Rudd, for better or worse!

8th January 2010, Friday

Speak to someone about bittern conservation and the chances are you will be advised to stock a water body with rudd, because they provide them with a good food supply. Unfortunately Workhouse Pond, in Northiam, has also been stocked with rudd, not to provide bittern food, but as an apparent “conservation project”.  A few years back the pond in the summer was covered in duckweed, giving it a pea-green appearance.  It also supported all three species of newt, with good numbers of smooth and palmate.

Then people started to complain about the state of the pond and it was eventually cleared out a few years ago.  Duckweed is one of those annoying plants that is very difficult to eradicate. You just need one tiny piece and before you know it it has proliferated and covered the water surface again, so I did not expect success.  The pond was drained and dredged, and miracle of miracles, on refilling it stayed clear.

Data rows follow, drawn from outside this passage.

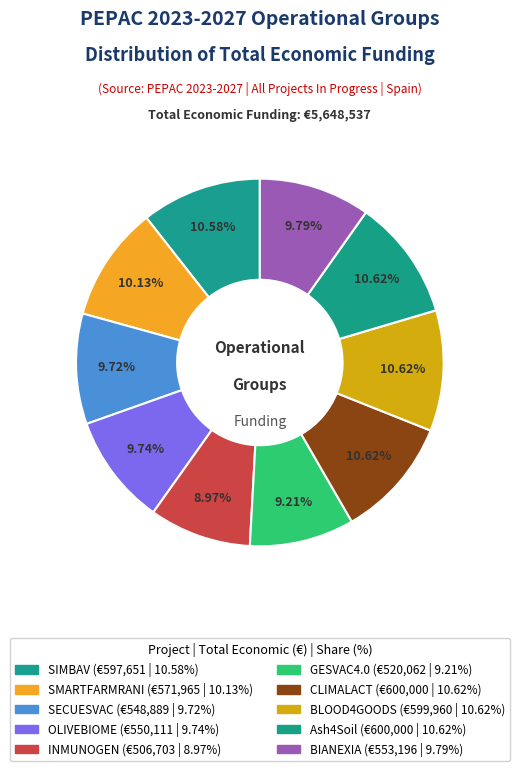

To the nearest percent, what percentage of the pie is SMARTFARMRANI?

10%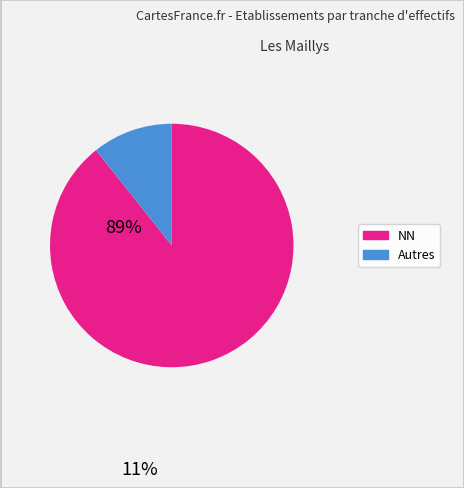

Rank the categories by value from highest to lowest.

NN, Autres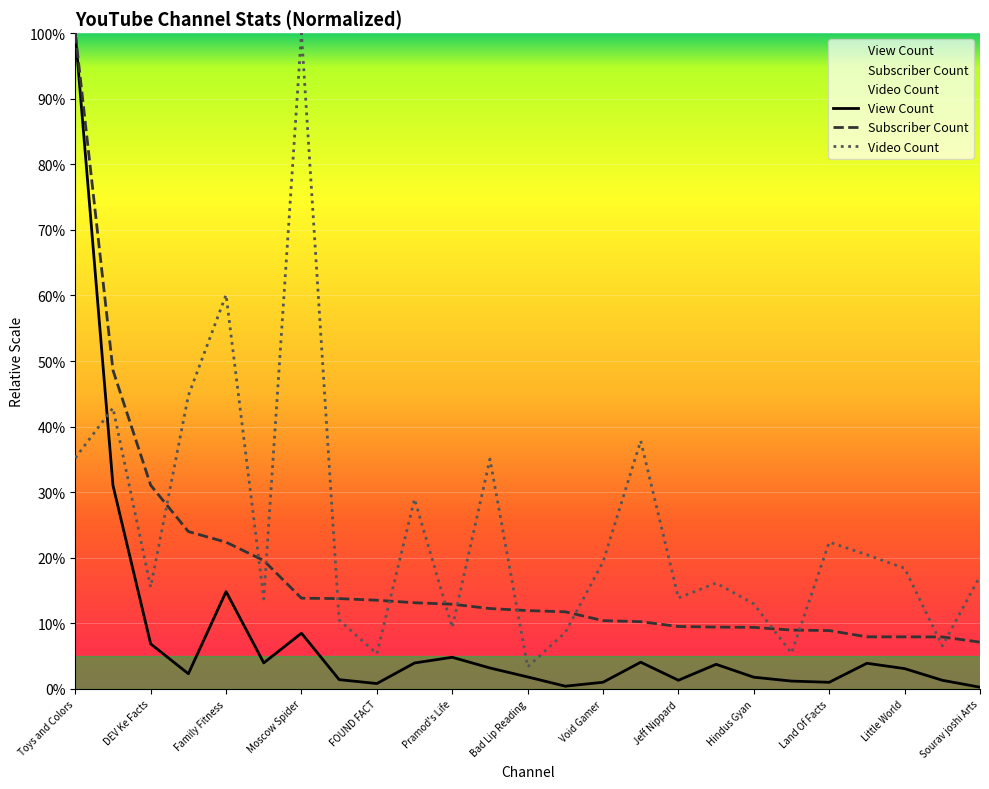

Is the value of View Count at Fact Danish greater than the value of Video Count at COLORFUL CREATIVE KIDS?

No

So I decided to investigate by trapping it last year.


 
The result was no great crested newts captured, and very few smooth or palmate newts.  What I did find though was large numbers of fish, including a lot of rudd.  These are a very predatory species and ponds I have surveyed in the past few years that supported them have held very low densities of amphibians.  They appear to be one of the few fish species that eat distasteful natterjack toad tadpoles, so they are not discriminating. Goldfish were also present. I suspect it is the fish that have kept the duckweed at bay, so good if you hate duckweed, bad if you like amphibians.

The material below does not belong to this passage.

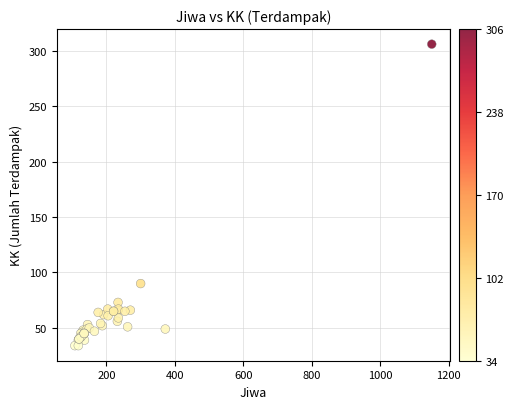

What Y value in the scatter plot is closest to 170?

90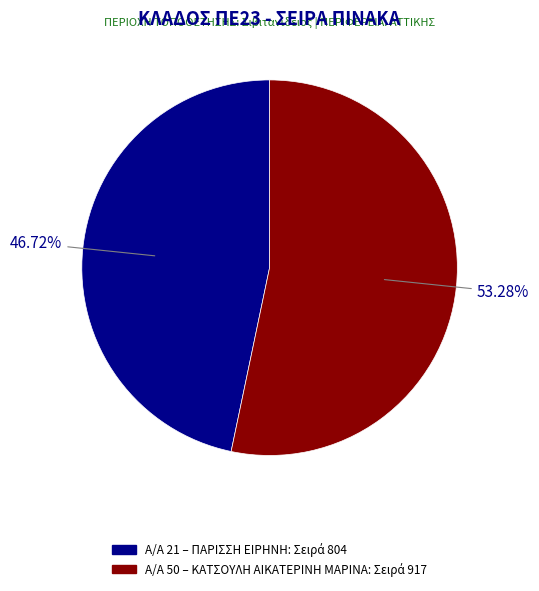

Does any single category account for the majority?

Yes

But what is the relevance of this post now, surely it is about 9 months out of date. Well, we are going through a spell of prolonged frosty weather.  In such conditions the water can go anoxic killing fish, if the ice lasts a long time and the pond contains a lot of decaying vegetation.  The pond is not a large one, and small ponds tend to be more prone to this problem that larger ones. It will be interesting to see if any fish do survive, and then to see what happens to the amphibian populations. Whatever, I doubt we shall be seeing bittern in this part of Northiam, sadly!